Obviamente, sus obras apenas estaban al alcance de unas decenas de estudiosos. No llegó a catedrático –se jubiló ante la indiferencia general como modesto profesor de matemática, a su vez, Frege era hijo de un humilde profesor-. Un bicho raro que solamente pensaba en dar forma a su proyecto intelectual. Para todo lo demás, dependía de su amada esposa, única frivolidad que Frege se permitió a lo largo de la vida.
No era un profesor muy popular (como ya habrán podido imaginar). Le hubieran tildado de loco si no fuera porque los matemáticos más reputados de su tiempo se maravillaban ante la potencia de su trabajo. Eso le permitió ir publicando artículos y, en la última parte de su vida, su obra maestra. “Las leyes básicas de la aritmética”, que en dos volúmenes sentaban de una vez por todas que la aritmética es un aspecto de la lógica.
La primera parte se editó en 1893. Entre sus lectores, un joven aristócrata, heredero de una de las familias más ricas y de abolengo del Reino Unido, Bertrand Arthur William Russell, III Conde de Russell. En 1902, cuando Frege repasaba las galeradas del segundo tomo, Russell remite carta a su maestro Frege, señalando el descubrimiento de una profunda contradicción en el concepto de clase, indisociable para la definición “logicista de número” (Frege definía cada número como una clase específica de conjuntos).
Russell descubre que aplicando la definición fregeana de clase se obtienen paradojas como la clase de todas las clases que nos se contienen a si mismas, falsa si es cierta y cierta si es falsa.
Resultado: las proposiciones aritméticas no son siempre demostrables desde la lógica.
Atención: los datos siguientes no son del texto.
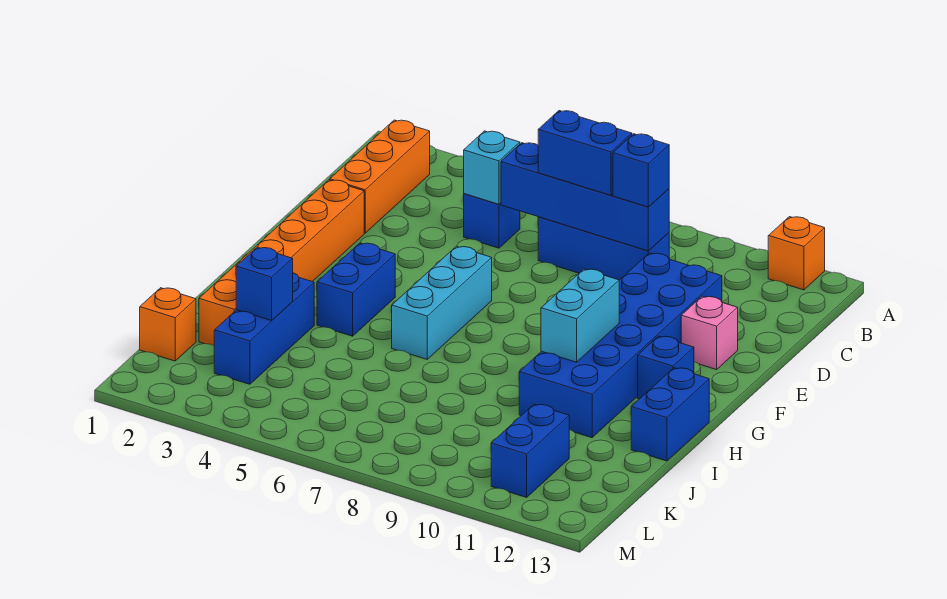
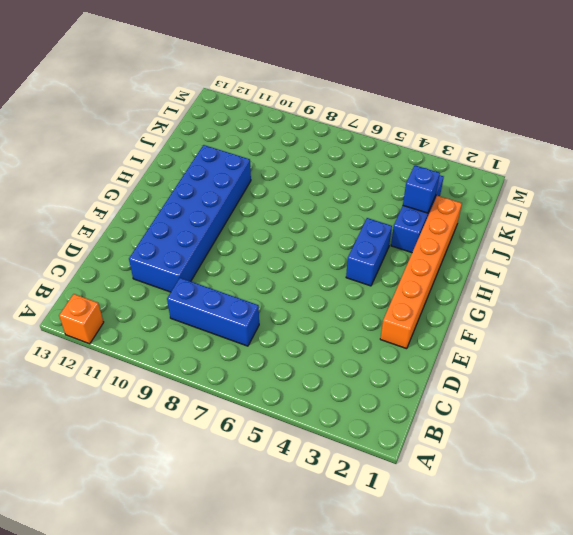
none -> orange 1x3 brick [330,120,430,233]
none -> blue 1x1 brick [464,194,520,248]
none -> pink 1x1 brick [681,296,738,370]

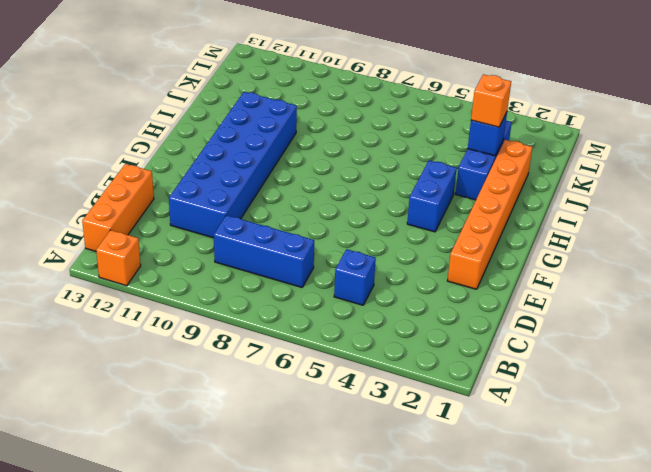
orange 1x3 brick [82,164,154,251] -> orange 1x3 brick moved to [330,120,430,233]
orange 1x1 brick [471,74,511,127] -> orange 1x1 brick moved to [140,288,196,361]
none -> pink 1x1 brick [681,296,738,370]
none -> cyan 1x3 brick [392,246,492,359]
none -> blue 1x1 brick [638,336,694,399]

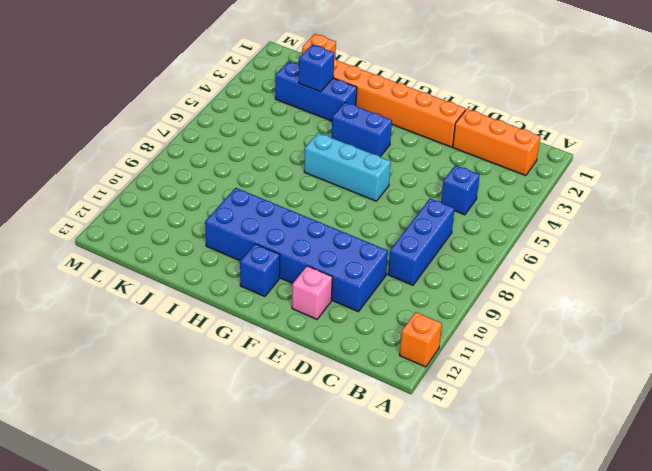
none -> blue 1x2 brick [631,368,709,461]
none -> blue 1x2 brick [491,404,569,497]
none -> cyan 1x1 brick [464,131,520,204]

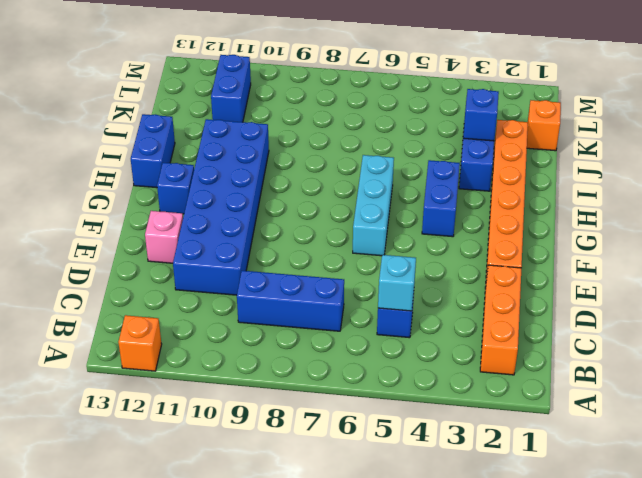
none -> blue 1x4 brick [501,143,669,251]
none -> cyan 1x2 brick [541,269,619,362]
none -> blue 1x2 brick [538,111,632,195]

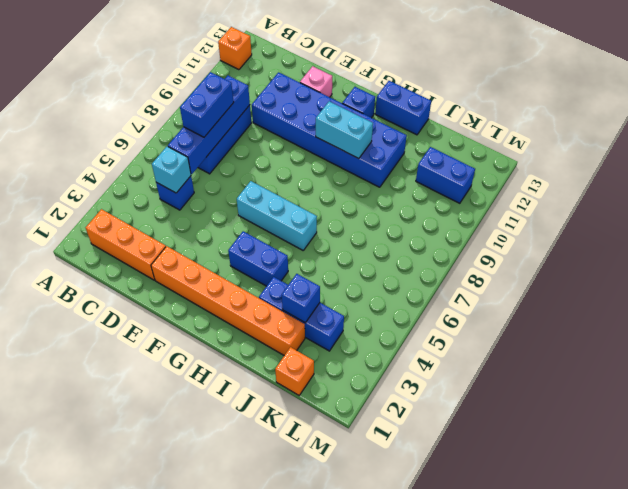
none -> blue 1x1 brick [613,134,669,207]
Las proposiciones aritméticas no siempre pueden demostrarse. A veces resultan "ilógicas".
Desolado, Frege se enfrenta al naufragio de su objetivo vital.
Me lo imagino verificando una y otra vez la paradoja descubierta por su brillante, rico y famoso discípulo, el hombre que acaba de hundir la lógica de su propia oscura, humilde y modesta vida.
En un arranque de honestidad por el que merece el respeto de los sabios, Frege manda imprimir un prólogo al segundo volumen de las “Leyes…”
Empieza así:
“Difícilmente puede haber algo más indeseable para un científico que ver el derrumbe de sus cimientos justamente cuando la obra está acabada. Una carta del Sr. Bertrand Russell me ha puesto en esta situación...”
O en otros términos.
A Frege le cupo el triste de destino de publicar un libro sobre la verdad última de las cosas. Un libro en cuyo prólogo léemos:
“Lo que afirma este libro es verdad sólo si es falso”.